NewsGuard study says chatbots are echoing Russian disinformation as web-searching expands
Researchers warn that web-enabled AI models can pick up false narratives from social posts and fringe sites; companies and analysts point to sampling limits and legal complications around source weighting.

A study by NewsGuard Technologies found that leading AI chatbots often repeat false narratives linked to Russian disinformation networks after using web searches to answer questions, a vulnerability researchers say has grown as models increasingly consult the open internet.
NewsGuard tested 10 prominent AI models by quizzing each on 10 narratives tied to current events that the company had determined to be false. The firm reported that six of the 10 models repeated one disputed claim — that the speaker of Moldova’s parliament compared his compatriots to a flock of sheep — and said the top 10 chatbots now repeat false information about news topics more than one-third of the time, up from about 18% a year earlier. NewsGuard’s author, McKenzie Sadeghi, said the exposure is greater for topics that receive little coverage in mainstream media.
NewsGuard’s findings highlight how web-enabled chatbots source answers. When a model searches the web, it can ingest material from reputable newsrooms as well as social media posts, ephemeral pages and less-vetted sites that nevertheless surface in search results. That mix creates an opening for influence operations that post false or misleading material not primarily to persuade human readers but to position content where automated systems will find and repeat it.

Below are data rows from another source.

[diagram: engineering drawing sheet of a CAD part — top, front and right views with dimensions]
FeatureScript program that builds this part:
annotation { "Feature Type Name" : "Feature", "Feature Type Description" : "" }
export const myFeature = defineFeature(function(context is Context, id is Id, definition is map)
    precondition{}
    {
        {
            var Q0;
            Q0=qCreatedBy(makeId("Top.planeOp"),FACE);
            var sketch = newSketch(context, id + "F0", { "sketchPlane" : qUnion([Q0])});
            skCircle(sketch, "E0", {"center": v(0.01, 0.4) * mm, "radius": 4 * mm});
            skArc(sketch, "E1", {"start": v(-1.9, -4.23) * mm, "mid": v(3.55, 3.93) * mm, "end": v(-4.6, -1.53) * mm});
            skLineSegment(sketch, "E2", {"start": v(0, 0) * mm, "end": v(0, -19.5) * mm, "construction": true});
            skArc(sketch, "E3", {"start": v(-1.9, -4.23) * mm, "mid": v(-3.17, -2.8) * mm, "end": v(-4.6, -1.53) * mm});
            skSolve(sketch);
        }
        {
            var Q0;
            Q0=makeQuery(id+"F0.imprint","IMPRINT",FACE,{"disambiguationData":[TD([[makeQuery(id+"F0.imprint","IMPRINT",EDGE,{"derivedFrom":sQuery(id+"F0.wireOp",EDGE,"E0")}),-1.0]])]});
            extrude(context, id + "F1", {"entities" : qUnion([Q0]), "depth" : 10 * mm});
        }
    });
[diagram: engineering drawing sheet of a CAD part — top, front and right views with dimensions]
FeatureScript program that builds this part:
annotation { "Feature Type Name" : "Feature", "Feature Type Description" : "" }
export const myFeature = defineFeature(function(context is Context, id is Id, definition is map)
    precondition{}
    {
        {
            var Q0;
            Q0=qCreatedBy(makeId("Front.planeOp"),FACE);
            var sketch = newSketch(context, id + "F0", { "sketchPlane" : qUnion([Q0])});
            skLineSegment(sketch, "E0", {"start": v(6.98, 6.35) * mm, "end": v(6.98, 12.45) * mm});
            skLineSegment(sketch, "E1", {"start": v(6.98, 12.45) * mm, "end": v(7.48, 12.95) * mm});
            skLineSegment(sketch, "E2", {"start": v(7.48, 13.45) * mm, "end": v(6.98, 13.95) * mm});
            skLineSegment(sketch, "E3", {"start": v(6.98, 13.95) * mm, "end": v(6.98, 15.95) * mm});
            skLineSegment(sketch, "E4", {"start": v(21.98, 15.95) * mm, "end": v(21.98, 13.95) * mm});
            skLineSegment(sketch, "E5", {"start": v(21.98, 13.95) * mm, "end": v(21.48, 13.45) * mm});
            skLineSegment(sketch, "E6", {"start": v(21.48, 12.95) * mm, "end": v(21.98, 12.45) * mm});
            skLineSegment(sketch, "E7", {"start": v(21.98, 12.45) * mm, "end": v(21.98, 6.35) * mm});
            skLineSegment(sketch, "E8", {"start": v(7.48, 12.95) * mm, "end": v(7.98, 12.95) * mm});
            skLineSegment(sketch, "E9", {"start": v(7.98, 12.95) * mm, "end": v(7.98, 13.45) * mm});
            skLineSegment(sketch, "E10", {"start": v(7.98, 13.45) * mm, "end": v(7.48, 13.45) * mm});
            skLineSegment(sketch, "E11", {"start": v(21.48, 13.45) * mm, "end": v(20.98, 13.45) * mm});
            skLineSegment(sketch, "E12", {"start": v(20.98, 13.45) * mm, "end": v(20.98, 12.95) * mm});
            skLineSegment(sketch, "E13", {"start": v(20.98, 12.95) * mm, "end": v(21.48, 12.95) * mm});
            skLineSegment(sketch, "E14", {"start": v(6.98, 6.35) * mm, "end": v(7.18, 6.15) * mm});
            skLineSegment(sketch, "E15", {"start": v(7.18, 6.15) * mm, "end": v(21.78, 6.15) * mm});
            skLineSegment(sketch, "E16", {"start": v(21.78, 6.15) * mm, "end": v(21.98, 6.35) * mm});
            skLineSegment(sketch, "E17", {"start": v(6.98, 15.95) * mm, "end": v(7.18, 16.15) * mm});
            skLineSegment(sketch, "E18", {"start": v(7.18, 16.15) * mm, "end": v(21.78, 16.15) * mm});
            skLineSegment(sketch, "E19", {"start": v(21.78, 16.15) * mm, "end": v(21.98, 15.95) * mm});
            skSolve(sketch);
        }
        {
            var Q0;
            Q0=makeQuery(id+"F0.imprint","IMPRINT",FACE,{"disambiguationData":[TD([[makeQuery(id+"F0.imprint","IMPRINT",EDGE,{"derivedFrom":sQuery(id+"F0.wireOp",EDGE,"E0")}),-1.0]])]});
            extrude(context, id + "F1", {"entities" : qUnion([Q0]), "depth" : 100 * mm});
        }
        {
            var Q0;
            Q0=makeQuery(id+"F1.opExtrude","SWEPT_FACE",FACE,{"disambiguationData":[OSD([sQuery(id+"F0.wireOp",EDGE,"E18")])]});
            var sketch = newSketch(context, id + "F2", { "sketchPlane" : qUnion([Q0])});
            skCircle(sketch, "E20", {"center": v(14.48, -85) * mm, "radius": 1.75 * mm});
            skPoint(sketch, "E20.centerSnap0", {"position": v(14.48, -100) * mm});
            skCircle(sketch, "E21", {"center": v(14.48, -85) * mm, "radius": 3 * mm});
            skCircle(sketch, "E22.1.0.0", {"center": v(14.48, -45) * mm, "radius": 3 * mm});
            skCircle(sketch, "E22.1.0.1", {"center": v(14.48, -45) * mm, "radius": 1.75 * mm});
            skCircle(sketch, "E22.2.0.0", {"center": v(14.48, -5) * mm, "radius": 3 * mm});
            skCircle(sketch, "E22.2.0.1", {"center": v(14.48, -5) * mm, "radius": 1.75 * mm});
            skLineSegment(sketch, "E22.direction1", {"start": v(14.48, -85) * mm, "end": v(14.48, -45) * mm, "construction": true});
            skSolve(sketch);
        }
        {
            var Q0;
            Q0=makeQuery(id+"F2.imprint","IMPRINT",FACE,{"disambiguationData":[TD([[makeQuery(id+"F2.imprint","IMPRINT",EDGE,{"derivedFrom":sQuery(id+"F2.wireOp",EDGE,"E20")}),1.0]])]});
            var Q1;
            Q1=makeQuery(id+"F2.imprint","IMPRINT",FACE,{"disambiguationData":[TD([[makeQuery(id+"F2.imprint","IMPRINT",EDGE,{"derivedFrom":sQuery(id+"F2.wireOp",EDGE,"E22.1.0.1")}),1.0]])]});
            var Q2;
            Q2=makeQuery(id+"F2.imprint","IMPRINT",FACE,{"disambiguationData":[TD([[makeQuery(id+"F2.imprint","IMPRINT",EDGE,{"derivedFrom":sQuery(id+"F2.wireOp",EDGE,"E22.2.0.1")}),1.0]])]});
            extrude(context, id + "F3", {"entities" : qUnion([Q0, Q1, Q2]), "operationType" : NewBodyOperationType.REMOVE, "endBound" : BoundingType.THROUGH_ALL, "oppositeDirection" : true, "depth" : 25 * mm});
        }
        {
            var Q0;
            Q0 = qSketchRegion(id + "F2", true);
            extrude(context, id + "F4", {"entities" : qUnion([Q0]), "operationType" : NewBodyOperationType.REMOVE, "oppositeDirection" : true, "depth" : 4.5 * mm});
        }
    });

Researchers and industry observers say this mode of manipulation differs from conventional disinformation campaigns that aim to go viral on social platforms. Instead, malign actors may seed claims on websites or forums that are crawled and indexed by search engines, increasing the chance those claims will be retrieved by a chatbot’s web-search component even if few or no humans ever see them.
NewsGuard’s report included a small sample of prompts — roughly 30 per model — and focused on relatively niche claims, points that are central to independent assessments of the study. Benchmarks from other researchers and the broader experience of many AI users show improvements in factual accuracy on general queries, and some experts caution against extrapolating broad trends from limited prompt sets. NewsGuard is also a private company that sells human-annotated news data to AI firms, a commercial relationship critics say should be considered when evaluating its conclusions.
Still, the report has renewed attention on how companies weigh various web sources when building chatbots. Technically, an AI company could compile a list of vetted newsrooms and give their content greater weight when generating answers. But legal and commercial dynamics complicate such moves. Major publishers have pursued litigation against AI firms over alleged unauthorized use of copyrighted material; The New York Times is suing OpenAI, for example, claiming the company trained models on its articles without permission.
At the same time, some AI companies have entered licensing arrangements with news organizations. OpenAI and the search-focused startup Perplexity have struck deals with multiple outlets, including Time, to access content. Both companies say those agreements do not translate into preferential treatment of licensed sites in chatbots’ search results.
Policy debates are advancing alongside technical discussions. In California, lawmakers have advanced a bill known as SB 53 that would require AI companies to publish risk-management frameworks, transparency reports and to declare safety incidents to state authorities. The measure, which cleared the legislature and is expected to reach Governor Gavin Newsom, would also require whistleblower protections and authorize monetary penalties for failure to meet commitments. Newsom vetoed an earlier, stronger version of the legislation last year after industry lobbying; SB 53 is a narrower successor. Anthropic, a major AI developer, publicly endorsed the bill when the legislature moved it forward.
Security researchers have also warned of new operational risks as AI capabilities are grafted onto traditional attack methods. A proof-of-concept by researchers at Palisade showed how an autonomous AI agent delivered via a compromised USB cable could search a victim’s files and flag the most valuable data for theft or extortion. That demonstration underscores how automation can scale criminal activity that previously depended on human labor, potentially broadening exposure to scams, extortion and data breaches.
The debate over how to limit disinformation in AI responses intersects with commercial incentives and legal exposure. Some advocates say companies should be transparent about how they weight sources when models query the web; others note that revealing reliance on specific outlets could strengthen publishers’ claims for compensation. For now, AI developers and news organizations continue to negotiate licensing deals while regulators and researchers press for clearer disclosure and technical safeguards.
NewsGuard’s analysis adds to a growing body of work examining the interaction between search, content moderation and large language models. Though methods to reduce the influence of fringe material exist, the report and subsequent conversations illustrate the complexity of ensuring accuracy when models draw on an open and often noisy web. As regulators consider new requirements and companies refine models and partnerships, researchers say monitoring and independent testing will remain important for tracking whether chatbots become more or less susceptible to manipulated narratives.